After ten weeks, road test examiners are still on strike, and show no signs of breaking – but the government may be about to do an end run around them. Speaking Tuesday, Transport Minister Yisrael Katz said he had a solution to the strike – the issuance of temporary licenses by driving school instructors, to be used until the reform in testing is enacted, when drivers will take the actual road test.
The temporary licenses will allow drivers to get behind the wheel accompanied by a veteran adult driver. The license will be valid for six months, or until tests are given by authorized driving schools, as the reform plan calls for. Either way, said Katz, the reform would go into effect, and young drivers “will not be held hostage by the examiners.”
The examiners, who work for the Transport Ministry, went on strike March 20, demanding that the government halt its plan to outsource the tests to private driving school teachers. According to government figures, at least 16 private entities have been or will bid on the contract to manage the drivers’ tests in the tender which closes June 15th. Two of those will be chosen to operate the testing service.

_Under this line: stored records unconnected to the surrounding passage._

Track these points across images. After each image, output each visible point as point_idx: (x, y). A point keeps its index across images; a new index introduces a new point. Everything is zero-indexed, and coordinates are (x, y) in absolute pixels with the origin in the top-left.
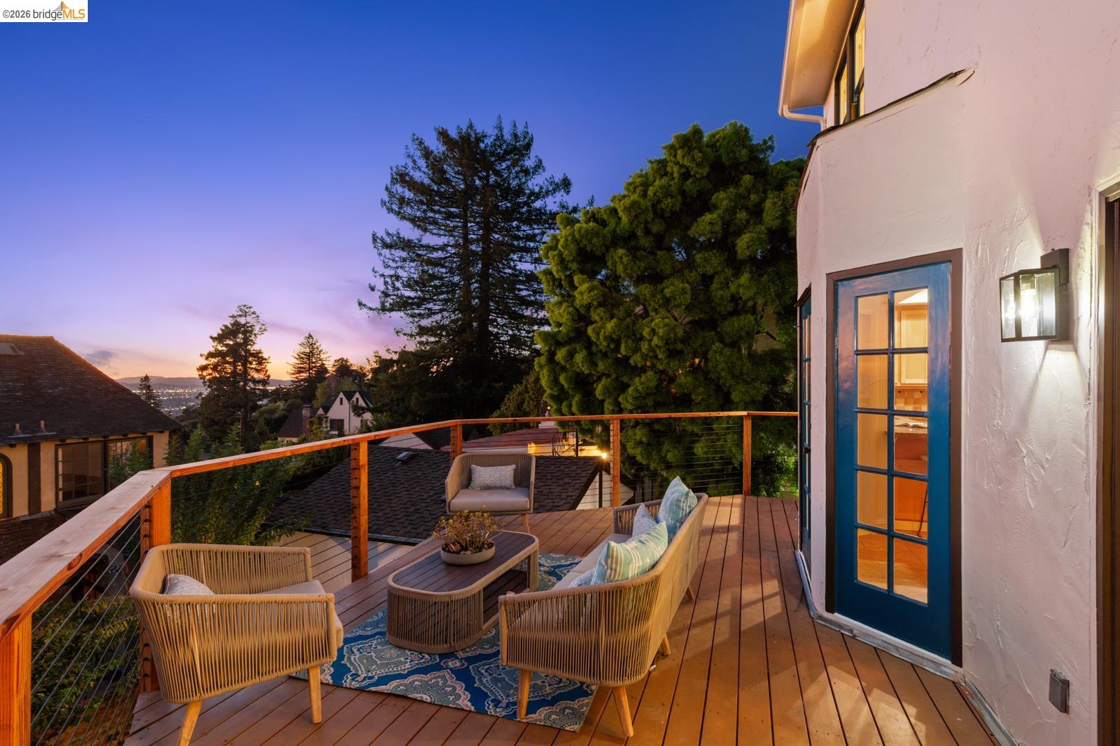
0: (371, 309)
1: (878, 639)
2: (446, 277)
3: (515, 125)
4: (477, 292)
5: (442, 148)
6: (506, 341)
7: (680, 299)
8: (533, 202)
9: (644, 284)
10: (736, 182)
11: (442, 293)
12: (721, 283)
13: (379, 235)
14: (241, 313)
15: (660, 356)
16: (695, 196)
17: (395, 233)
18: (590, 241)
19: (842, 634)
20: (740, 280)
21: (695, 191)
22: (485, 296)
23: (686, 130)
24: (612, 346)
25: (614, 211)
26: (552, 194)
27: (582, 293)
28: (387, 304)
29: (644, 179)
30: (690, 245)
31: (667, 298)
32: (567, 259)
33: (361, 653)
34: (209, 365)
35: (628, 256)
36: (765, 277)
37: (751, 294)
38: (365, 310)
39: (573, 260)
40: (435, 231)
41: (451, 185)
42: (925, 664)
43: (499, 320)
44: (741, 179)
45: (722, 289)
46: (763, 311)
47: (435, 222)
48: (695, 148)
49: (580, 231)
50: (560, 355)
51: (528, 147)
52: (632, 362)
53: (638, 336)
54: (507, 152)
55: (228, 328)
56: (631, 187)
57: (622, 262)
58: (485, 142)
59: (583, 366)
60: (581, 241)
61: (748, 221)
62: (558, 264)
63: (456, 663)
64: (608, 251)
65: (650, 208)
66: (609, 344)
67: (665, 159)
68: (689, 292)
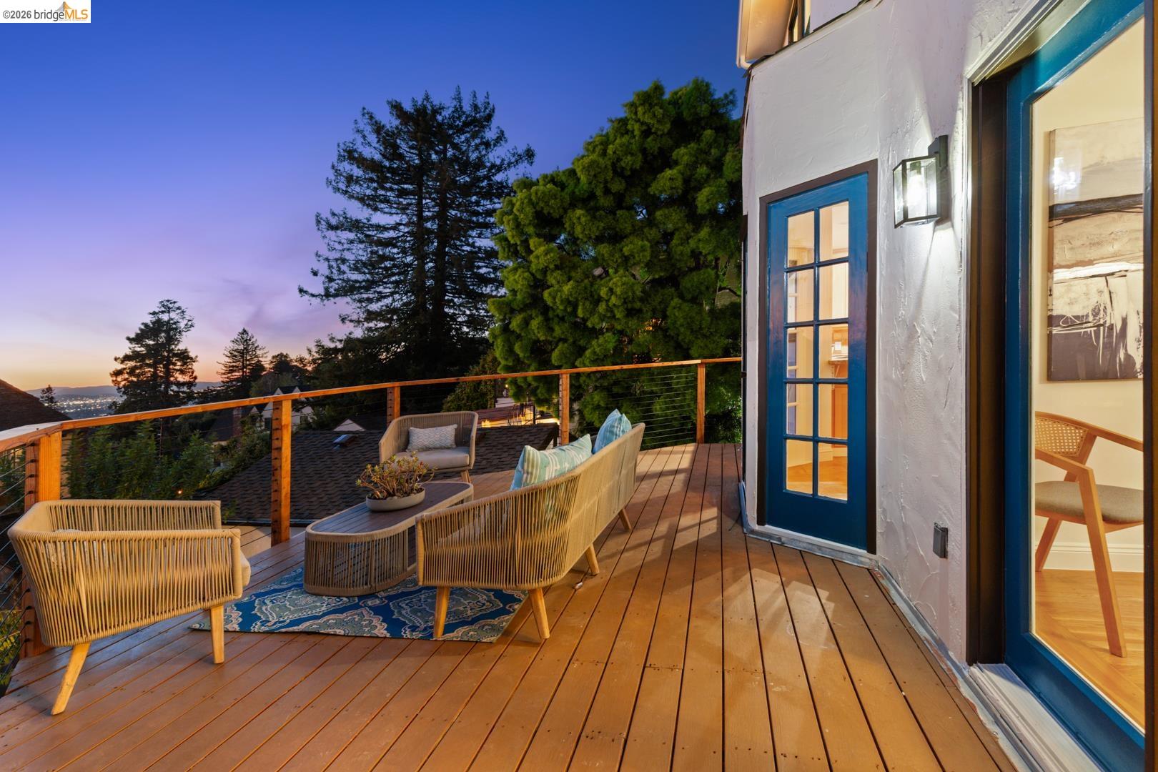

Over 50,000 road tests have been cancelled due to the strike, resulting in extensive delays for students who are getting their first license, and creating a shortage of drivers of commercial vehicles, as new drivers cannot get their licenses to replace drivers who are retiring at bus and trucking companies. The temporary license plan is one way to clear up the backlog and ensure that students do not forget what they have learned with their teachers on the road.